[What to do] Any picture in the material should be left out, while all other lines are copied exactly.

[Information shown]
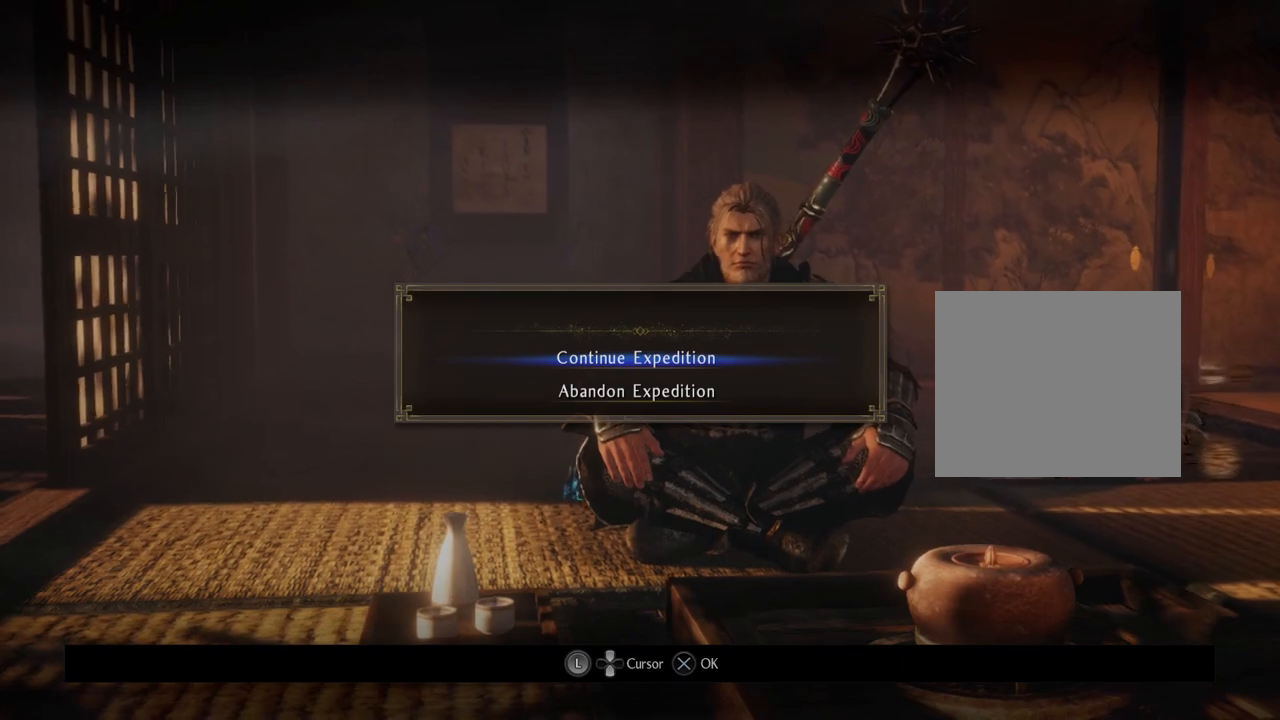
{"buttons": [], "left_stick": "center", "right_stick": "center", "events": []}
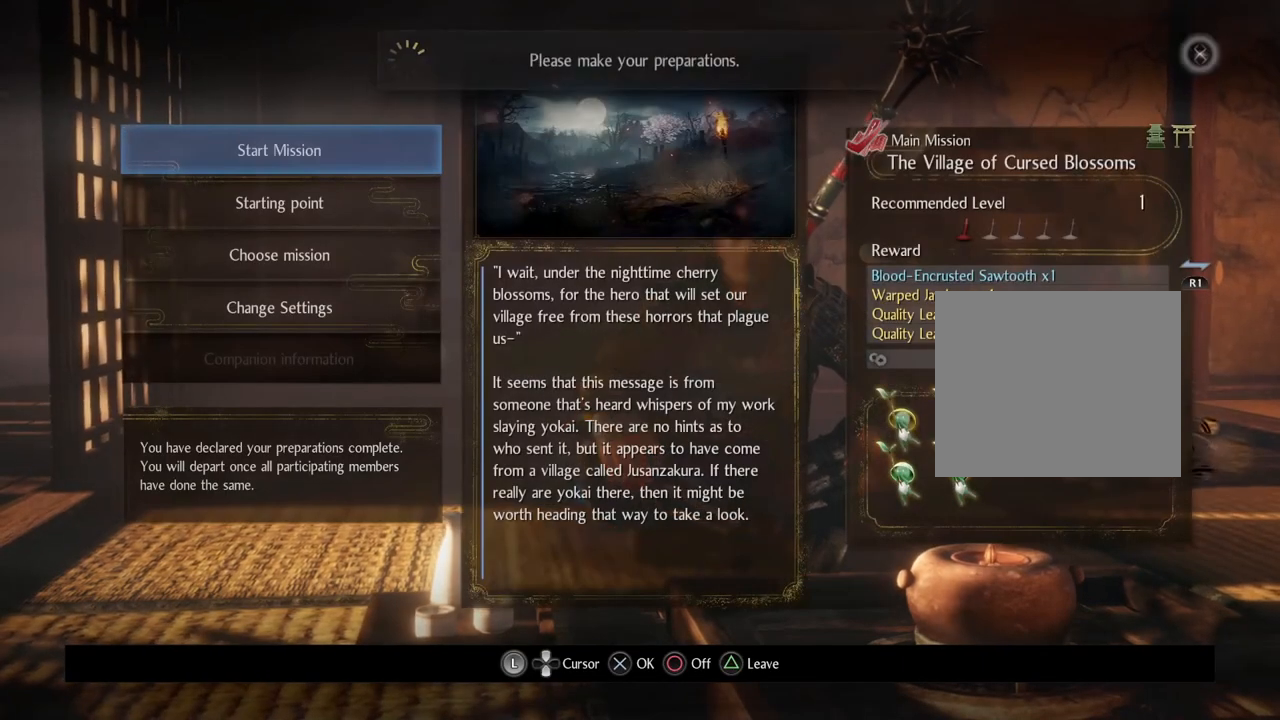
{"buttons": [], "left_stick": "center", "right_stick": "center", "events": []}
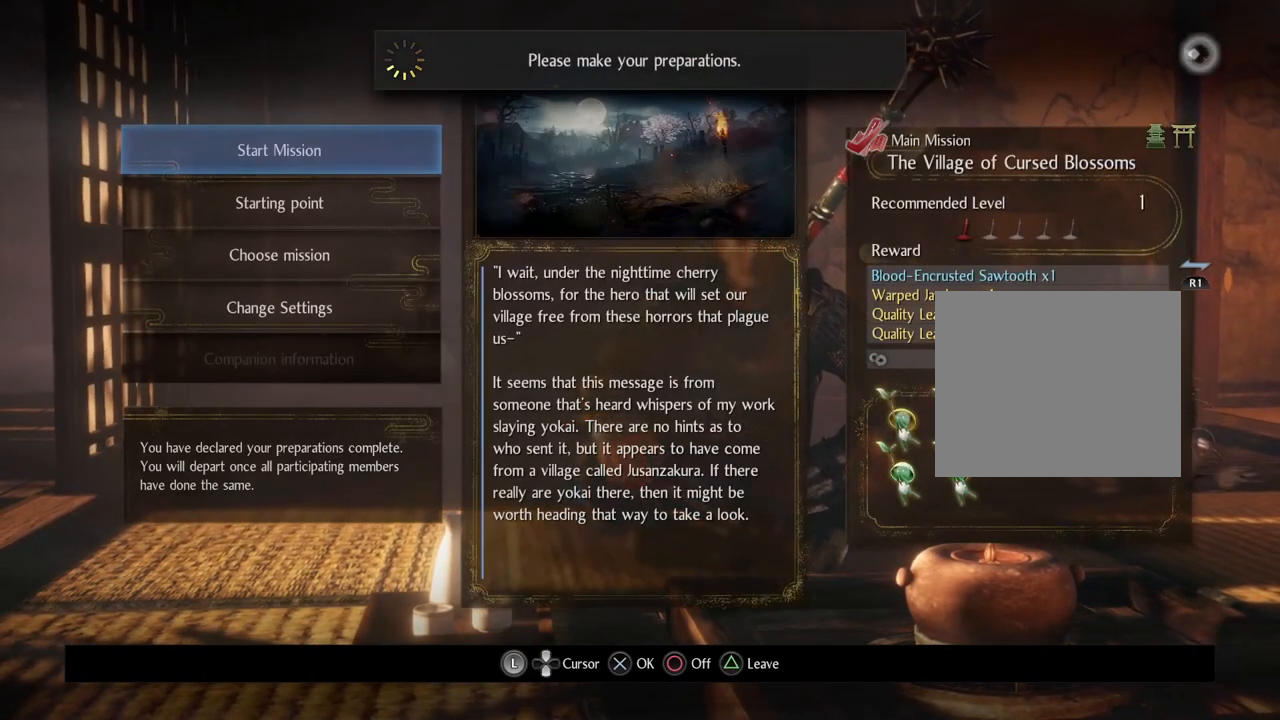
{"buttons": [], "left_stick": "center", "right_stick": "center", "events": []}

[Output for this task]
{"buttons": [], "left_stick": "center", "right_stick": "center", "events": []}
{"buttons": [], "left_stick": "center", "right_stick": "center", "events": []}
{"buttons": [], "left_stick": "center", "right_stick": "center", "events": []}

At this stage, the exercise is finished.